(Records shown Opens)
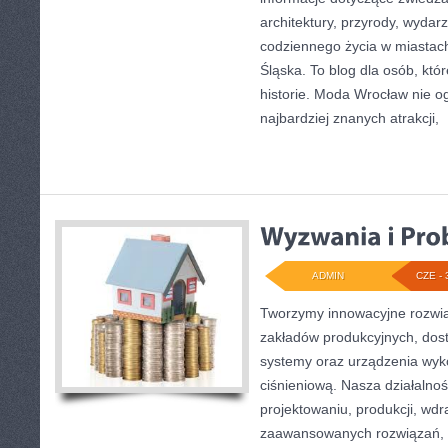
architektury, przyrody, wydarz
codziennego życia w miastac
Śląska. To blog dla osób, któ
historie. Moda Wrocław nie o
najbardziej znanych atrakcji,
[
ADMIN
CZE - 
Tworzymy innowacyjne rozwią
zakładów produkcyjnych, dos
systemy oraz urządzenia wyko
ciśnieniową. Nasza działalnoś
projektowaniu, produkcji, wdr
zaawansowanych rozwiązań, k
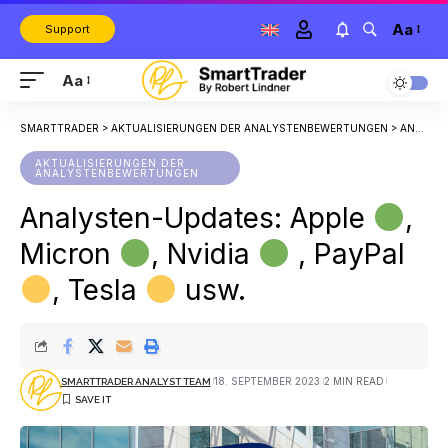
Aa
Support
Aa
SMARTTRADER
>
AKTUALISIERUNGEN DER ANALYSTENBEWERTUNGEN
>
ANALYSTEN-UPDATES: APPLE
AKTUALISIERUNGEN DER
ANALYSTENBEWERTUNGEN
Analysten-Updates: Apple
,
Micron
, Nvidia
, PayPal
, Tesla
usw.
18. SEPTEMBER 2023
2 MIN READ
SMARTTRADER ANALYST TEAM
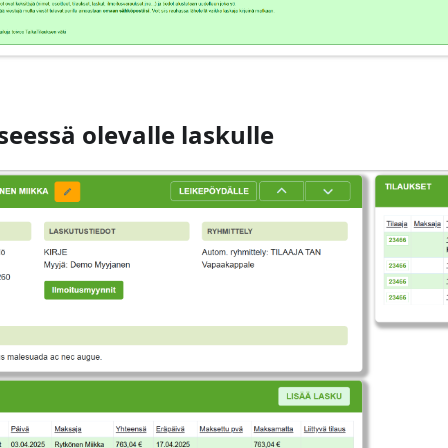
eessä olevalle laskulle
(Records shown Closes)
(Records shown Opens)
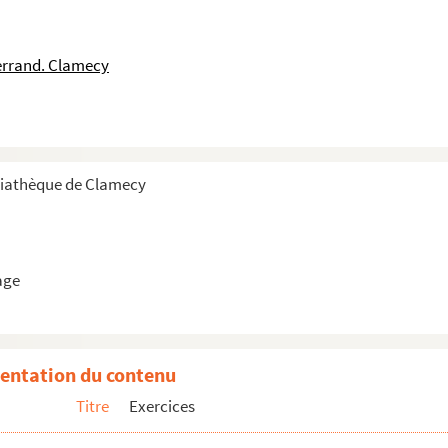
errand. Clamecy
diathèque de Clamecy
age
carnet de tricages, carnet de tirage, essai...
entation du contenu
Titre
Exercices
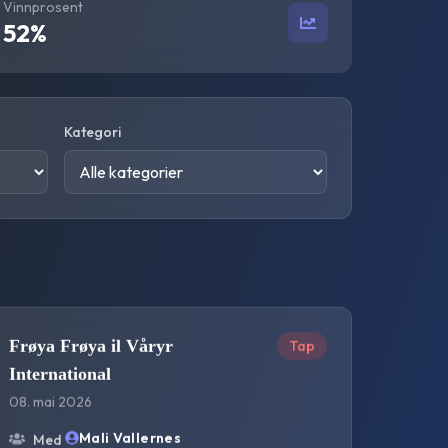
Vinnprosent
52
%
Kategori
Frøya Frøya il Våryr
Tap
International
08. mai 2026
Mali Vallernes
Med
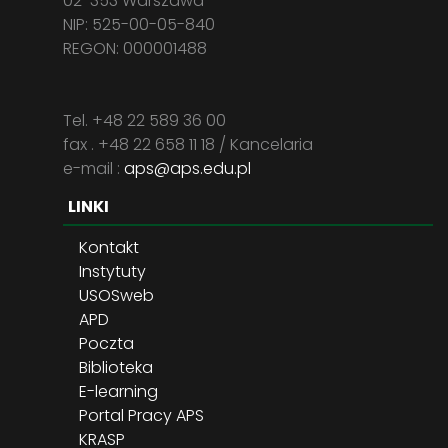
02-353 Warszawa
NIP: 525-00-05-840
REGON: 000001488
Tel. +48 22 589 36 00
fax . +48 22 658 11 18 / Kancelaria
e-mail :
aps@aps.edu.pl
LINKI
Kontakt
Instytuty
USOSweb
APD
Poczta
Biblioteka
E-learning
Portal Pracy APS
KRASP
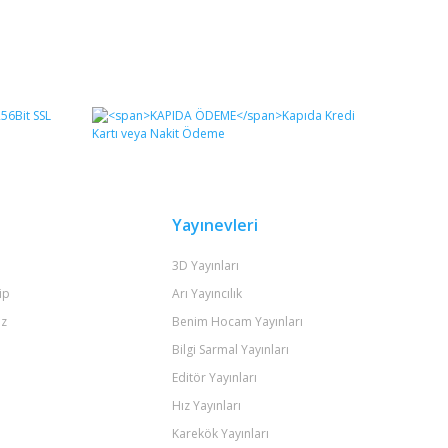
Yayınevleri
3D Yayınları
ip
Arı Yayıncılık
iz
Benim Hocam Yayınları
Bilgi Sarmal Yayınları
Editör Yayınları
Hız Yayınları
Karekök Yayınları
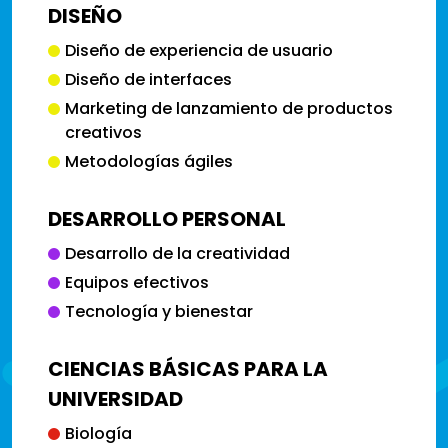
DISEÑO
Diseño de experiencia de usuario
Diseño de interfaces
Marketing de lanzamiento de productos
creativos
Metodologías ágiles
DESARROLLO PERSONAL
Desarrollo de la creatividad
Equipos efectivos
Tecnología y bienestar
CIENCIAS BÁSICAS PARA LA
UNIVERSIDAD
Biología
(Records shown Closes)
(Records shown Opens)
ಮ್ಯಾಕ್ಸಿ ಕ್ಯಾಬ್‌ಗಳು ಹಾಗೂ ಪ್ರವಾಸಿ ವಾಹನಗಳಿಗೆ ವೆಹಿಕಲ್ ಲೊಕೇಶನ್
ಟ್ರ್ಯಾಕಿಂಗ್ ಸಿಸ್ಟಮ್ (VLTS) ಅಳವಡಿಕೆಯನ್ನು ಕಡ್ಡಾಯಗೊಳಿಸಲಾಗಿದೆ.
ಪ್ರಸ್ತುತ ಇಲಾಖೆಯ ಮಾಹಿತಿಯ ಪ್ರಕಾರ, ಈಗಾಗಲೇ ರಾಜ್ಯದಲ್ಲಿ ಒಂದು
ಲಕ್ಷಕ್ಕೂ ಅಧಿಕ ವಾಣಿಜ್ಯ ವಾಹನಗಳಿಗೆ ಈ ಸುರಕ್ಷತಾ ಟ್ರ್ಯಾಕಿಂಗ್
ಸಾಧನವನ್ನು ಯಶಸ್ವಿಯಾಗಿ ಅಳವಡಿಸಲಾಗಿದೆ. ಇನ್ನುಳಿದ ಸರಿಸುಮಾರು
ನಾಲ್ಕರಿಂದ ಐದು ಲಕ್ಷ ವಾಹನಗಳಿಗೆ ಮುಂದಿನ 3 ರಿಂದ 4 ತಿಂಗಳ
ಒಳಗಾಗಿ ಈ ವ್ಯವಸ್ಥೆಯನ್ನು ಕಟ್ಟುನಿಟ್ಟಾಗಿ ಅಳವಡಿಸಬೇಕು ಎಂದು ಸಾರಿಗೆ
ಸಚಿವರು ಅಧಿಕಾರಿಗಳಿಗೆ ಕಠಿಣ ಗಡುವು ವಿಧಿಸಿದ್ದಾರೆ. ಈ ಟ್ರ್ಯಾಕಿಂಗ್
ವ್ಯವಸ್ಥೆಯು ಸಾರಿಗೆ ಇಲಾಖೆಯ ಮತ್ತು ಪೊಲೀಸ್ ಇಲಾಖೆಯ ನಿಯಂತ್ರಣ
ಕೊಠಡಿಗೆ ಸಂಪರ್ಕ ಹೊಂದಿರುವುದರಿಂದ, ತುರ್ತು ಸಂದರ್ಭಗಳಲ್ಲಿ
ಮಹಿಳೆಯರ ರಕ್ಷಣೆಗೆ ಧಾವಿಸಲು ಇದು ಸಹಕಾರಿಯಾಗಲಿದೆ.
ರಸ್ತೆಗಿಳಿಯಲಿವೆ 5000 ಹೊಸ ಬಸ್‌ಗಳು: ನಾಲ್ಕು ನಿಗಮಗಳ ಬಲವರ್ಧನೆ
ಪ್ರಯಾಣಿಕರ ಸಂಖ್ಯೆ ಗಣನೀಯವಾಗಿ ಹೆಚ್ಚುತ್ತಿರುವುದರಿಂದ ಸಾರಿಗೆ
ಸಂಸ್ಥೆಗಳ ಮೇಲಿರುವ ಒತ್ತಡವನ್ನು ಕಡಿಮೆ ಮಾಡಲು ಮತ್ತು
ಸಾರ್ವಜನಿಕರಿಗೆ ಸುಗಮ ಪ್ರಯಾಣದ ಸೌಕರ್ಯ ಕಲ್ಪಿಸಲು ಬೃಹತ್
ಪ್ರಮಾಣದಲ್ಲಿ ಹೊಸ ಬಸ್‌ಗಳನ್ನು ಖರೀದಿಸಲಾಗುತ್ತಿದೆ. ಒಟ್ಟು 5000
(Records shown Closes)
## Problem description:
Locate each line in the data above that contains the string "ಹನಗಳ", and copy every such line. Matching is case-sensitive.

## Answer to this exercise:
ಮ್ಯಾಕ್ಸಿ ಕ್ಯಾಬ್‌ಗಳು ಹಾಗೂ ಪ್ರವಾಸಿ ವಾಹನಗಳಿಗೆ ವೆಹಿಕಲ್ ಲೊಕೇಶನ್
ಲಕ್ಷಕ್ಕೂ ಅಧಿಕ ವಾಣಿಜ್ಯ ವಾಹನಗಳಿಗೆ ಈ ಸುರಕ್ಷತಾ ಟ್ರ್ಯಾಕಿಂಗ್
ನಾಲ್ಕರಿಂದ ಐದು ಲಕ್ಷ ವಾಹನಗಳಿಗೆ ಮುಂದಿನ 3 ರಿಂದ 4 ತಿಂಗಳ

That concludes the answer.